We operate in an industry for which it is difficult to obtain precise industry and market information. Market data and certain economics and industry data and forecasts used, and statements made herein regarding our position in the industry were estimated or derived based upon assumptions we deem reasonable and from our own research, surveys or studies conducted at our request for us by third parties or derived from publicly available sources, industry or general publications such as newspapers.
This presentation and its contents are confidential and must not be distributed, published or reproduced (in whole or in part) by any medium or in any form, or disclosed or made available by recipients to any other person, whether or not such person is a Relevant Persons. If you have received this presentation and you are not a Relevant Person you must return it immediately to the Company. This presentation does not constitute a recommendation regarding the securities of the Company.
This presentation and any materials distributed in connection with this presentation are not directed to, or intended for distribution to or use by, any person or entity that is a citizen or resident or located in any locality, state, country or other jurisdiction where such distribution, publication, availability or use would be contrary to law or regulation or which would require any registration or licensing within such jurisdiction.

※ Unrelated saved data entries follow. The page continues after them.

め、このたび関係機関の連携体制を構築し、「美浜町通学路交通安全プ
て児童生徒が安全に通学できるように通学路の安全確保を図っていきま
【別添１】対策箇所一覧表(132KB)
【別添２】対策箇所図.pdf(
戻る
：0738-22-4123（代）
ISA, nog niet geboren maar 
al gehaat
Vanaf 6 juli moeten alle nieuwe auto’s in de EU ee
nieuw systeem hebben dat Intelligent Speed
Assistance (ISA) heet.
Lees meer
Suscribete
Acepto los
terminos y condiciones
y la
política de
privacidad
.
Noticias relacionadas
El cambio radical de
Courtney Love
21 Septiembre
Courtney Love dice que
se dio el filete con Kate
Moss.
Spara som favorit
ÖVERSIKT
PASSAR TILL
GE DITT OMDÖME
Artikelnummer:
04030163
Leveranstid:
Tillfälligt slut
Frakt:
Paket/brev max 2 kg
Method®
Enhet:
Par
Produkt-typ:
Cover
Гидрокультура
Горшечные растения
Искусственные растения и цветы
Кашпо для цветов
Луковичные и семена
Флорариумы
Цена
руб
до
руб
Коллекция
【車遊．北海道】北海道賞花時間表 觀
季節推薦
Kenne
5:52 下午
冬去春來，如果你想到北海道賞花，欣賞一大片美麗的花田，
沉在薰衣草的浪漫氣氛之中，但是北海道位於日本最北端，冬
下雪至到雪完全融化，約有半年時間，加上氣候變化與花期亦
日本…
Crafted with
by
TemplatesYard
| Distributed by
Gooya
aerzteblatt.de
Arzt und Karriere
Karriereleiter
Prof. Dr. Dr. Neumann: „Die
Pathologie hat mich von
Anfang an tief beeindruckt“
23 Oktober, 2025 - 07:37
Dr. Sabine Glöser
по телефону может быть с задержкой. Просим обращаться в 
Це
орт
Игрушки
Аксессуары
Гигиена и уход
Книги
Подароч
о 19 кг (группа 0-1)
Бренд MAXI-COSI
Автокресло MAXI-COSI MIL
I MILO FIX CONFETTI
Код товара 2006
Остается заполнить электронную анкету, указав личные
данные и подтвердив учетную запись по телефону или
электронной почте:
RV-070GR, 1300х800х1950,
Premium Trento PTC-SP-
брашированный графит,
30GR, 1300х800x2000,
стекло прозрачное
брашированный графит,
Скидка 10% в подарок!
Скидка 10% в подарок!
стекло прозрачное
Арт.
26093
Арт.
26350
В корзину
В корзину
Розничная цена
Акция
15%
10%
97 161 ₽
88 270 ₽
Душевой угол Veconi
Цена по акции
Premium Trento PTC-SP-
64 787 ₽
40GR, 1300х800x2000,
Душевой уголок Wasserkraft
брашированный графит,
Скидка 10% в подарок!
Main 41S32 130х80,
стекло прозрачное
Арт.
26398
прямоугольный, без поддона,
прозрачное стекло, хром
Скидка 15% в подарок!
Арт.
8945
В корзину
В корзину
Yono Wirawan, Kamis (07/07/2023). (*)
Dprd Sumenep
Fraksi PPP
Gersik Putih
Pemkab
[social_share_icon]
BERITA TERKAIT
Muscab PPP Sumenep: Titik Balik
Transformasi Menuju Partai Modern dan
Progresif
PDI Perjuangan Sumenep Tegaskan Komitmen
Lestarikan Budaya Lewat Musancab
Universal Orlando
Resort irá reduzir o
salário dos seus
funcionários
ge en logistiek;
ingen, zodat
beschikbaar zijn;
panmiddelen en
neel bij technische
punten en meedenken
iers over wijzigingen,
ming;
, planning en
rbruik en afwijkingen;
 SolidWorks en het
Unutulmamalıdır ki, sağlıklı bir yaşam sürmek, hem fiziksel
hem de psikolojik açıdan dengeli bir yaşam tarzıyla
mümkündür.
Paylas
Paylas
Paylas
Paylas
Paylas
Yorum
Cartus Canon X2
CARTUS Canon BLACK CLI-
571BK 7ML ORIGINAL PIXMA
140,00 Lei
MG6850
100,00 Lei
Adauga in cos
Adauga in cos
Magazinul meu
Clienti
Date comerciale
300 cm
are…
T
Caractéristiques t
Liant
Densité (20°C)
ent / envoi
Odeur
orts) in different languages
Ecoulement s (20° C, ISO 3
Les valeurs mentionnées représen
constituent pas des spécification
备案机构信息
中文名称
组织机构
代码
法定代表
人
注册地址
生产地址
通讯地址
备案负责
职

This presentation includes “forward-looking statements”. These statements contain the words “anticipate”, “believe”, “intend”, “estimate”, “expect” and words of similar meaning. All statements other than statements of historical facts included in this presentation, including, without limitation, those regarding the Company’s financial position, business strategy, plans and objectives of management for future operations (including development plans and objectives relating to the Company’s products and services) are forward-looking statements. Such forward-looking statements involve known and unknown risks, uncertainties and other important factors that could cause the actual results, performance or achievements of the Company to be materially different from future results, performance or achievements expressed or implied by such forward-looking statements. Such forward-looking statements are based on numerous assumptions regarding the Company’s present and future business strategies and the environment in which the Company will operate in the future. These forward-looking statements speak only as at the date of this presentation. The Company expressly disclaims any obligation or undertaking to disseminate any updates or revisions to any forward-looking statements contained herein to reflect any change in the Company’s expectations with regard thereto or any change in events, conditions or circumstances on which any such statement is based. The Company cautions you that forward-looking statements are not guarantees of future performance and that its actual financial position, business strategy, plans and objectives of management for future operations may differ materially from those made in or suggested by the forward-looking statements contained in this presentation. In addition, even if the Company’s financial position, business strategy, plans and objectives of management for future operations are consistent with the forward-looking statements contained in this presentation, those results or developments may not be indicative of results or developments in future periods. The Company does not undertake any obligation to review or confirm or to release publicly any revisions to any forward-looking statements to reflect events that occur or circumstances that arise after the date of this presentation.